5. Blocks: These are the parts of the tire that are in contact with the ground in the contact patch. Blocks are basically the tread between the voids, sipes, groves dimples—in other words, where the rubber meets the road.
6. Tread-cleaning bars: Bars at the base of the voids between tread usually near the shoulder of the tire. These break surface tension and help with ejection of mud, gravel, and dirt. They’re sometimes referred to as rock ejectors.
7. Tie bars: Bars that tie tread blocks together. These reduce flex of the tread blocks.
8. Ribs: Rings of tread that run circumferentially around the tire. These are rare in all-terrain tires, but help with steering and lateral (side-to-side) traction.
9. Tread wear bar: Small bars that indicate when a tire is worn out and ready for replacement.
10. Sidewall: The side of the tire between the shoulder and the bead bundle. These are generally made of multiple layers or plies in all-terrain and mud-terrain tires. The sidewall hopefully absorbs hits from curbs, rocks, and sticks without damage.
11. Sidewall tread: Tread blocks, sipes, dimples, and voids on the sidewall of a tire intended to provide traction. Good for climbing out of ruts. This also helps strengthen the sidewall to punctures.
12. Shoulder: Edge of the tire that transitions from the tread to the sidewall. The shoulder provides continuous contact with the road or trail (unless you are into jumping your Jeep). The shoulder and treads on the shoulder are important for steering, traction, and stopping.
13. Bead bundle: The part of the tire that seats on the wheel—made of rubber, textile, and a steel band that keeps the bead from stretching.

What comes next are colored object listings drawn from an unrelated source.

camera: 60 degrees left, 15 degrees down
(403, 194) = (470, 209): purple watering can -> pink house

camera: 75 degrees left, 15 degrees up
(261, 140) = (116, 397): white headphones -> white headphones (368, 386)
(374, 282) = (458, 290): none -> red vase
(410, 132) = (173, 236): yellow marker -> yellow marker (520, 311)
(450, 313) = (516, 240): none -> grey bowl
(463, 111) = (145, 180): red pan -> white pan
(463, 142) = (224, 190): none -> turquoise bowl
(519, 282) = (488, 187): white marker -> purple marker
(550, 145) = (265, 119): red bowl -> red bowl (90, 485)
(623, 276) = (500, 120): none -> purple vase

14. Bead protector: A lip or thick area of rubber just outside of the bead of the tire. This additional rubber helps protect the lip of the wheel from damage from curbs or trail debris.
15. Asymmetrical tread: Different tread profiles across the width of the tire (think Goodyear MT/R with Kevlar). These tires have an inside width of tread and an outside width of tread that differ in design, or differing left and right halves.

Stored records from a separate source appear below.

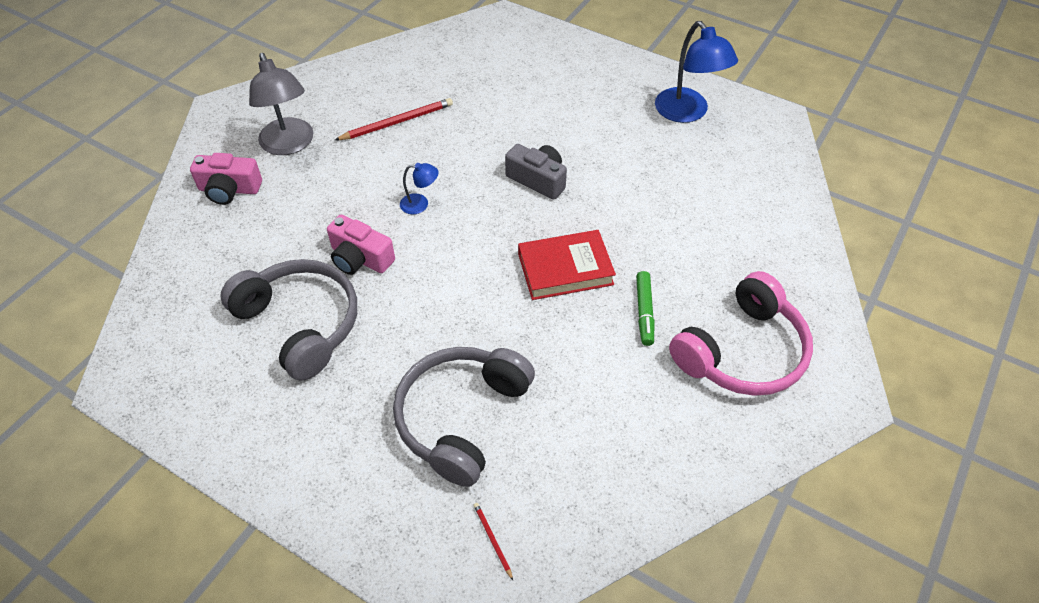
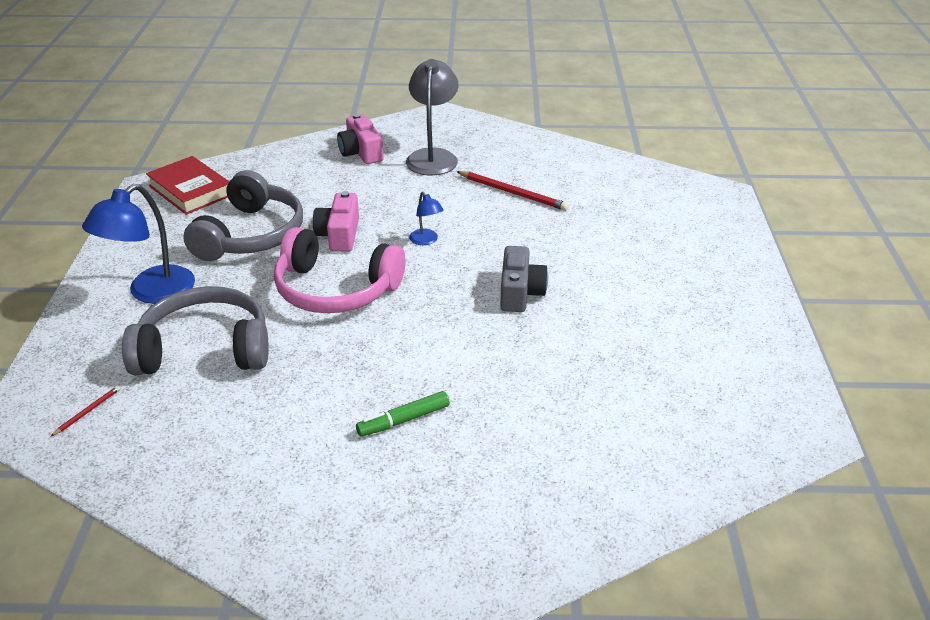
camera: 60 degrees right, 15 degrees down
(289, 145) = (433, 157): grey lamp -> grey lamp turned 150 degrees clockwise
(565, 269) = (418, 349): red book -> red book (190, 190)
(687, 113) = (730, 358): blue lamp -> blue lamp (151, 292)
(742, 352) = (402, 513): pink headphones -> pink headphones (335, 290)

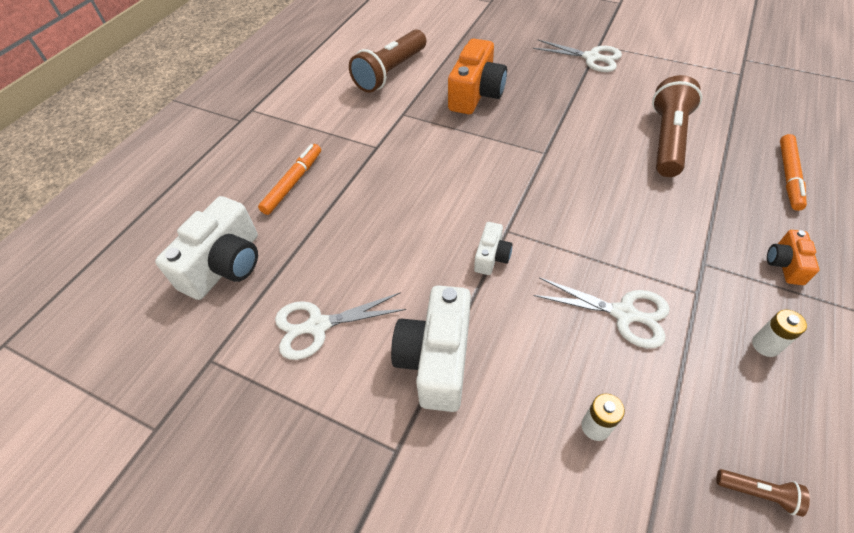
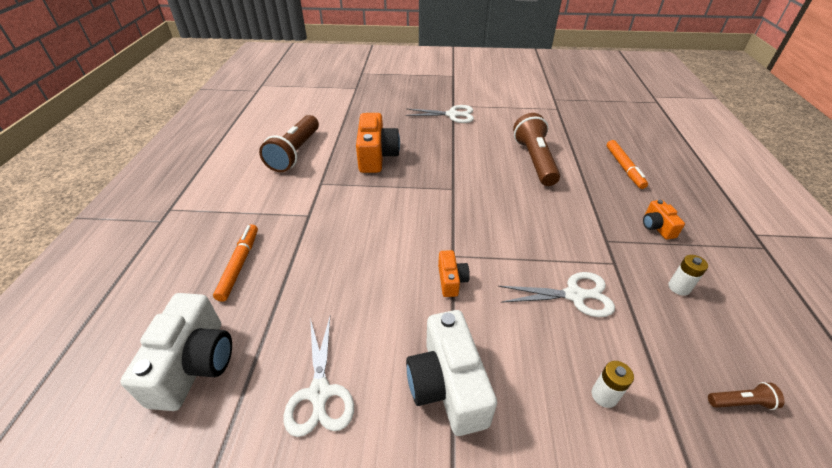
camera: 25 degrees left, 10 degrees down
(317, 326) = (320, 394): white scissors -> white scissors turned 60 degrees counterclockwise
(491, 257) = (451, 280): white camera -> orange camera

16. Directional tread: Designed to rotate in one direction. Think chevron treads of a tractor tire, Baja Claws, Boggers, Yokohama Geolanders and so on. These tires provide maximum traction when rotating forward and can dig excessively when reversing.
17. Symmetrical tread: Both sides, left and right halves of the tread are the same.
Reading a Sidewall
Have you ever looked at the side of a tire and seen something like LT295/70R17 123R and wondered what the hell all that means? If so, you are not alone. There is a ton of info about a tire on its sidewall, including diameter, wheel size, speed rating, weight rating, inflation information, DOT numbers, direction of rotation, how the tire should be mounted, and so on. Here is a little info on how to get the info out of all those numbers letters and maybe a symbol or two.

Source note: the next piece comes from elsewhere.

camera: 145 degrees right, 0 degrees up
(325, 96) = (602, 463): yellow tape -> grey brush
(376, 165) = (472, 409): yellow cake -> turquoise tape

Metric tire sizing: LT295/70R17 123R The formula is (tire type (P for passenger, LT for light truck)) (section width)/(aspect ratio) (construction) (wheel size) (other numbers will be load rating followed by speed rating)
Standard sizing: 35x12.50R15LT 113Q The formula is (tire diameter) x (tire width)(construction)(wheel size) (tire type (P for passenger, LT for light truck)) (other numbers will be load rating followed by speed rating)
DOT Number: There is a lot of info in a DOT number, including a manufacturer’s code, batch number, and when the tire was made. We focus on the last two numbers, which indicates the year the tire was made. As tires age they get more brittle, and some tire shops won’t mount older tires on your wheels for legal reasons.
M+S: Indicates a mud and snow designation. This means it has a higher void ratio, or larger gaps between tread for better traction in looser materials, and can be used in all-seasons, such as an all-weather tire.
Snowflake: Indicates a minimum performance requirement in a snow tire test. That’s good if you plan on encountering snow with your Jeep.
Ply rating: This indicates the number of plies used in the construction of the tire usually this information is self explanatory and says the number of plies on the sidewall and tread. Some tires use a letter designation: B is 4 plies, C is 6 plies, D is 8 plies.